» **WORK TO COMPLETE**
In the post on U.S. citizenship below, what year does it give for the enactment of section 1992 of the Revised Statutes?

» **TEXT SHOWN**
Jeff, you’ve already tried foisting that nonsense in another thread.

Here’s the historic fact of U.S. Secretary of State Bayard determining that one born in the U.S. to an alien father was NOT even a U.S. citizen at all:

“The son, therefore, so far as concerns his international relations, was at the time of his birth OF THE SAME NATIONALITY AS HIS FATHER. Had he REMAINED in this country till he was of full age and then ELECTED an American nationality, he would on the same general principles of international law be now clothed with American nationality.

...”By section 1992, Revised Statutes, enacted in 1866 — “All persons born in the United States, AND NOT SUBJECT TO ANY FOREIGN POWER, excluding Indians not taxed, are declared to be citizens of the United States.”

» **MATERIAL**
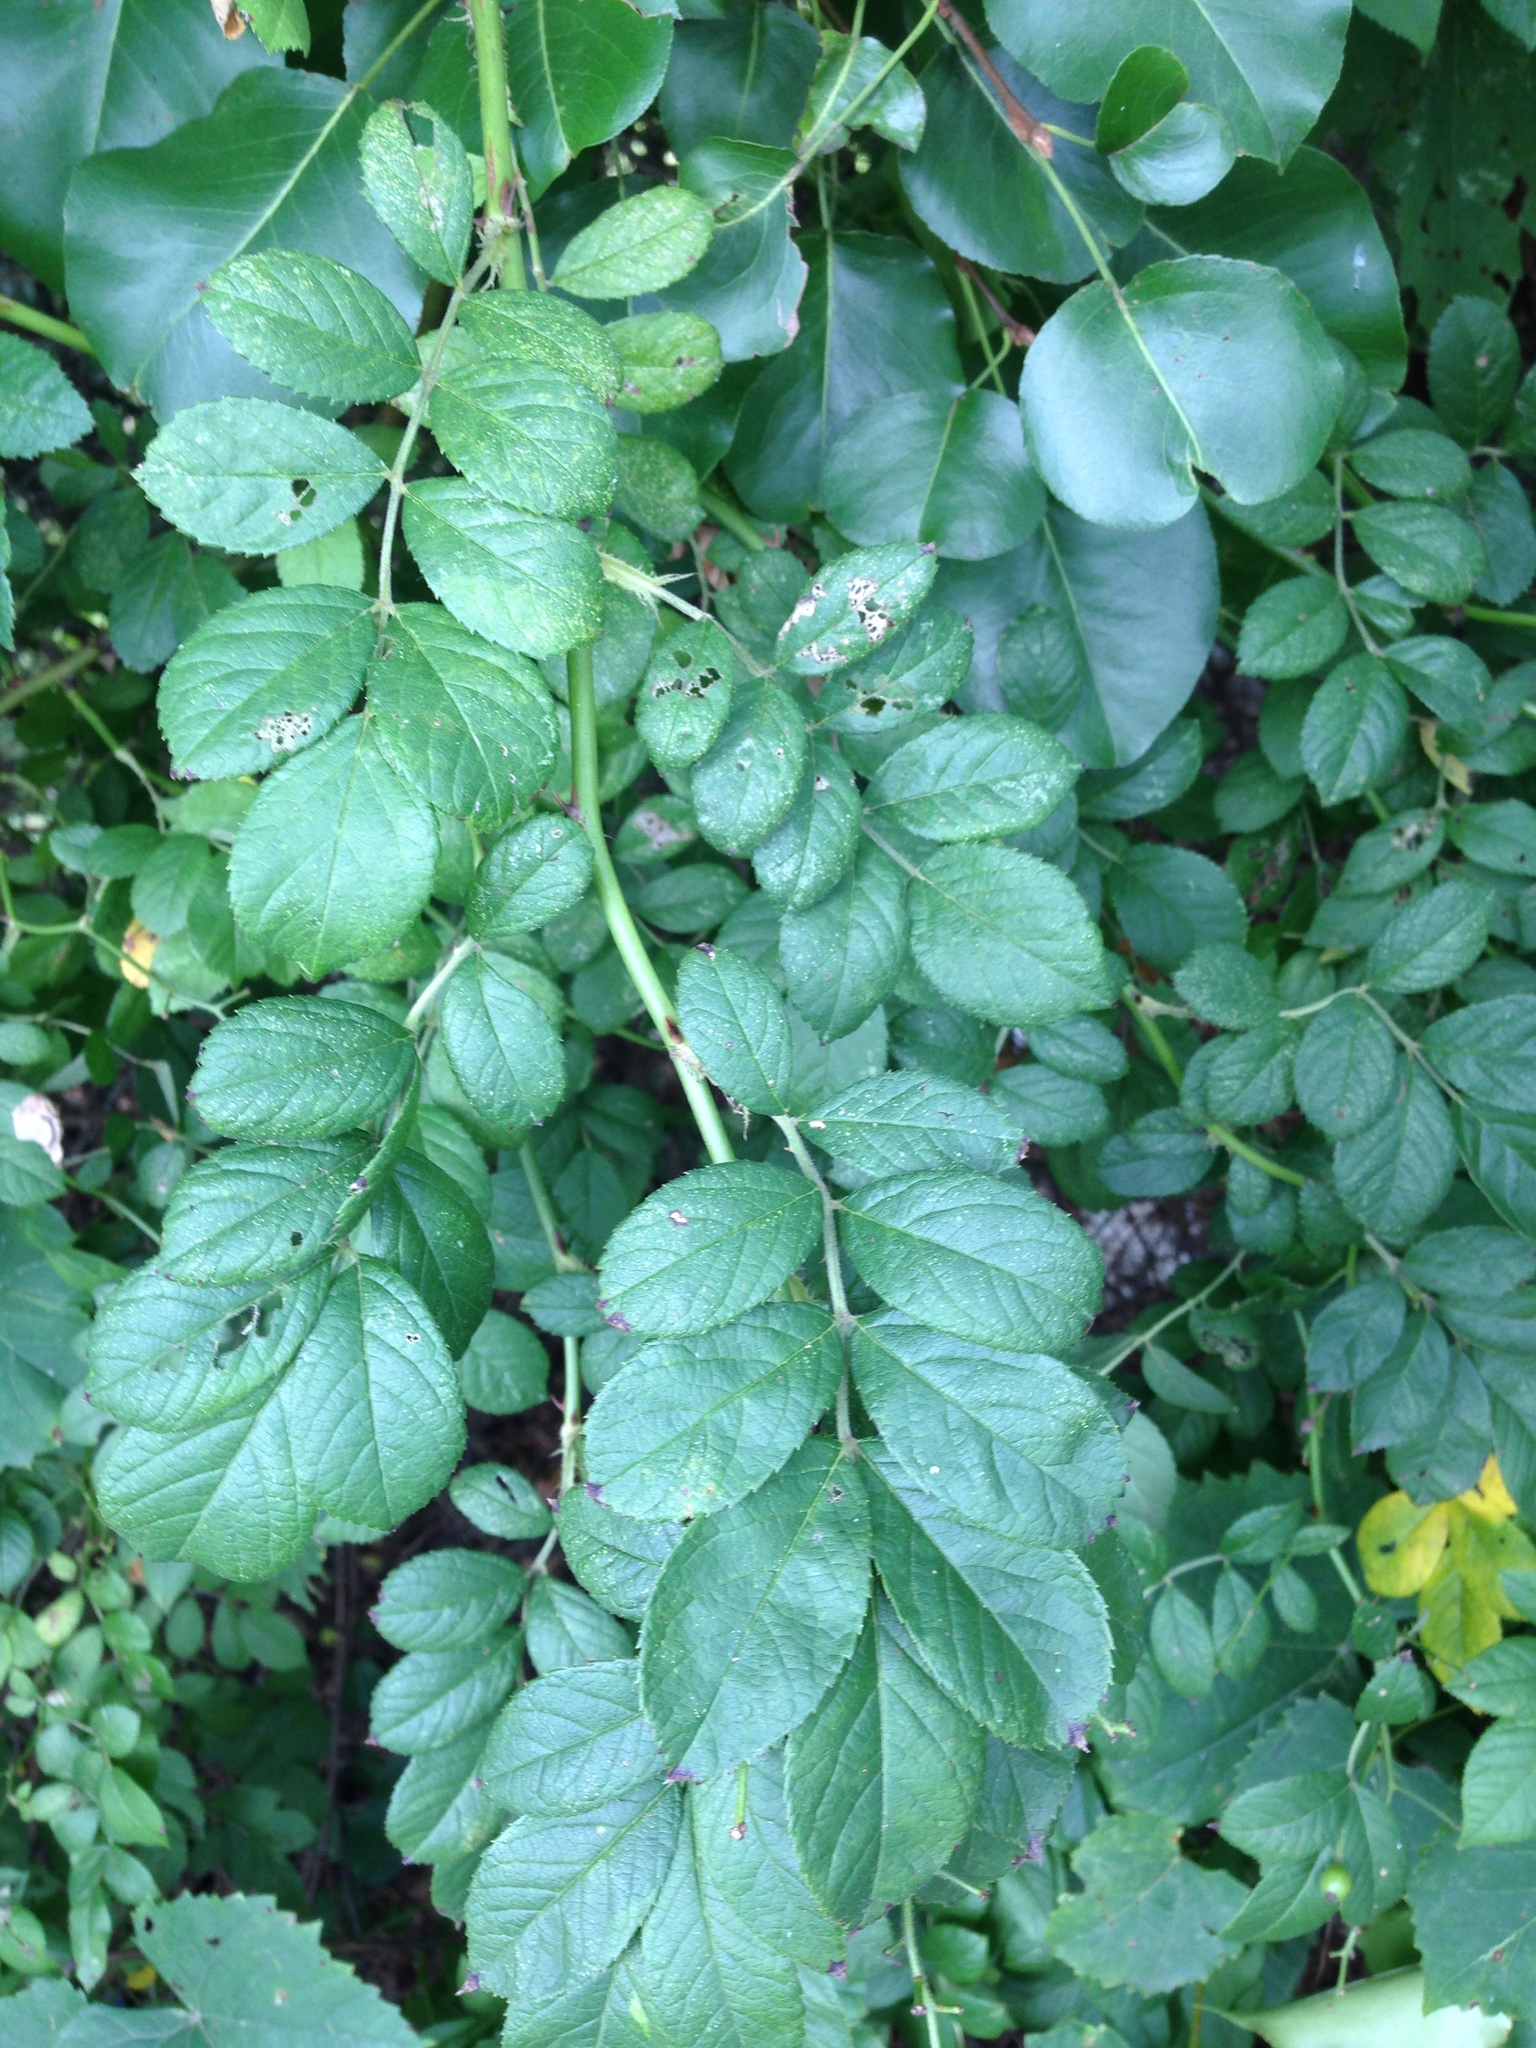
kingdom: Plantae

» **EXERCISE OUTPUT**
1866